I'm also having trouble reproducing with opt. If this relies on CodeGen specific transforms, do we need a target triple for the module? https://lists.llvm.org/pipermail/llvm-dev/2020-July/143666.html seems to allude to this problem (I haven't read the whole thread yet to see whether/how it's been resolved).

llvm/test/CodeGen/Generic/callbr-critical-edge-splitting.ll
1 ↗(On Diff #316193)

adding

target datalayout = "e-m:e-p270:32:32-p271:32:32-p272:64:64-i64:64-f80:128-n8:16:32:64-S128"
target triple = "x86_64-unknown-linux-gnu"

allows

opt -loop-reduce /tmp/foo.ll -S -o -

to repro.

llvm/test/CodeGen/Generic/callbr-critical-edge-splitting.ll
1 ↗(On Diff #316193)

opt -mcpu=alderlake -loop-reduce -S /tmp/foo.ll repros also works; guessing that cpu specifies a datalayout?

void updated this revision to Diff 316249.Jan 12 2021, 2:52 PM

Move testcase.

void added inline comments.Jan 12 2021, 3:14 PM
llvm/lib/Transforms/Scalar/LoopStrengthReduce.cpp
5594–5595

Sorry. Fixed.

MaskRay added inline comments.Jan 12 2021, 3:35 PM
llvm/test/Transforms/LoopStrengthReduce/callbr-critical-edge-splitting.ll
10

@fhahn

The exiting edge (%do.body.i.i.rdrand_int.exit.i_crit_edge -> %for.end) is a critical edge.
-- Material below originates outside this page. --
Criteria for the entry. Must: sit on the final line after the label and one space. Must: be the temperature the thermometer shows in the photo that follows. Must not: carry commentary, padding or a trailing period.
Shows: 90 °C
SplitBlockPredecessors is called with LoopPreds being BBs other than TIBB.
SplitBlockPredecessors asserts if one such BB (%for.cond) has an IndirectBr/CallBr terminator.

24

Perhaps simplify the BB names. For example _crit_edge can be dropped as it is the name introduced by a previous critical edge breaking step.

void added inline comments.Jan 12 2021, 3:57 PM
llvm/test/Transforms/LoopStrengthReduce/callbr-critical-edge-splitting.ll
24

No. Please stop. I'm not going to rename BB names. That's just busy work.
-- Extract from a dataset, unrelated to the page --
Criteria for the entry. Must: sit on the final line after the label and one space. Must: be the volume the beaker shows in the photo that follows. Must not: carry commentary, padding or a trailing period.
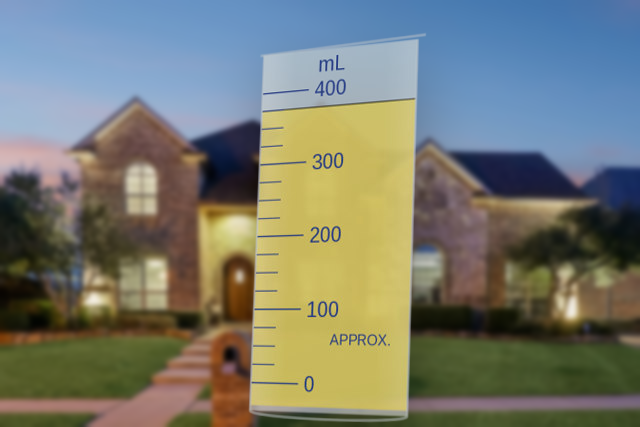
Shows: 375 mL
@nathanchance also pointed out I had https://reviews.llvm.org/D88438 to fix a similar issue (I forgot about that patch, I should try it with this test case, too).

void updated this revision to Diff 316761.Jan 14 2021, 1:03 PM
  • Add FileCheck to testcase.

This patch also fixes the test case in D88438 (and D88438 also fixes this test case). So two different ways of solving similar bugs.
(ie. either would fix https://github.com/ClangBuiltLinux/linux/issues/1161 and https://github.com/ClangBuiltLinux/linux/issues/1252). I don't feel strongly either way; maybe reviewers could take a look at both approaches?

This patch also fixes the test case in D88438 (and D88438 also fixes this test case).

Does that other review fix this test case intrinsically -- in that this patch is definitely not necessary if that is committed? Or might it just be fixed by accident -- e.g. this particular test-case doesn't trigger the problem anymore, but something else might, without this patch?

This patch also fixes the test case in D88438 (and D88438 also fixes this test case).

Does that other review fix this test case intrinsically -- in that this patch is definitely not necessary if that is committed? Or might it just be fixed by accident -- e.g. this particular test-case doesn't trigger the problem anymore, but something else might, without this patch?

From the github links posted above; both traces from the unwind post-failed-assertion look the same. I assume this patch terminates LoopReduce sooner than D88438 would (though SplitCriticalEdge is called from many other passes than just LoopReduce).

void abandoned this revision.Jan 15 2021, 2:06 PM